My main misconception about going to the South was that my fellow students would be interested, even fascinated, in the fact that I was from Cali-forny.  In fact, quite the opposite was true.  In the back of The Help is a brief interview with author Katherine Stockett. A native of Jackson, Mississippi, she talks about the defensiveness of the natives. What I experienced was a weird mix of pride and embarrassment, which she describes perfectly here:
"The rash of negative accounts about Mississippi, in the movies, in the papers, on television, have made us natives a wary, defensive bunch. We are full of pride and shame, but mostly pride.
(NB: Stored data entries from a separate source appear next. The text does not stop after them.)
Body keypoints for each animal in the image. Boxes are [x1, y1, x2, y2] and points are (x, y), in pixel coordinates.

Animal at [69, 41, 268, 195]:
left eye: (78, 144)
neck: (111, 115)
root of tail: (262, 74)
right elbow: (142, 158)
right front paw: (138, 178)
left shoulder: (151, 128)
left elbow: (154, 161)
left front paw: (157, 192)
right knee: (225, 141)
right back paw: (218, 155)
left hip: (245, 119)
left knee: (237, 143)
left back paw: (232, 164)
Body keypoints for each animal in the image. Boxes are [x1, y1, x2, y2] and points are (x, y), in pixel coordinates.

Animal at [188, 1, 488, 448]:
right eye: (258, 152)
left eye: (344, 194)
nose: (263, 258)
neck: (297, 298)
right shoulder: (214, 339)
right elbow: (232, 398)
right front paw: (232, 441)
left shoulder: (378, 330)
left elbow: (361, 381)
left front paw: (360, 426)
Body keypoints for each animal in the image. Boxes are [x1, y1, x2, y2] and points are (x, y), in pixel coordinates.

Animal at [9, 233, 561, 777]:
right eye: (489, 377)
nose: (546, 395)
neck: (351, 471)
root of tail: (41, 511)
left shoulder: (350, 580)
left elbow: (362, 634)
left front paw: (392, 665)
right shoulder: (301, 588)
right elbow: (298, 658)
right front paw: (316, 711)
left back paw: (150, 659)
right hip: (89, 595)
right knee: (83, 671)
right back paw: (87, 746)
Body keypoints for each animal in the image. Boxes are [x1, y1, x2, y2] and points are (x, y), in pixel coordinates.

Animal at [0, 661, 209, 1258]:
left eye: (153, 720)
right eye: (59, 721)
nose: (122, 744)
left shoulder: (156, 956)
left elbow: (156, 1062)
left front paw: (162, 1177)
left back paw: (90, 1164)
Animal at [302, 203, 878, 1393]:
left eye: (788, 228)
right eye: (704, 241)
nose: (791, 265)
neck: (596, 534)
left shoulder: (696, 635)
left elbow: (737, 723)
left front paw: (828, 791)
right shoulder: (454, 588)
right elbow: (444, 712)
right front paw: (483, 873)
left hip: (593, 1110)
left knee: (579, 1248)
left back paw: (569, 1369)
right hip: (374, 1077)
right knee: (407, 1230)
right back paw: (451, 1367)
Still, I got out of there. I moved to New York City when I was twenty-three. I learned that the first question anyone asked anybody, in a town so transient, was "Where are you from?" And I'd say, "Mississippi."And then I'd wait.
To people that smiled and said, "I've heard it's beautiful down there," I'd say, "My hometown is number three in the nation for gang-related murders."

To people that said, "God, you must be glad to be out of that place," I'd bristle and say, "What do you know? It's beautiful down there."
And yes, it was beautiful down there. And someday, I'd love to go back, and see it again,, and browse through Square Books and visit  Faulkner's Rowan Oak, like I did with my now-husband on a beautiful, memorable November day.
Rowan Oak image via here
 In my photo album of that life-changing year is a picture of me, in a white t-shirt and jeans, standing right in that same alley of oaks.  I may have been already well into my twenties, but my nine months at Ole Miss taught me that I  was so naive. There was so much in the world that I knew nothing about.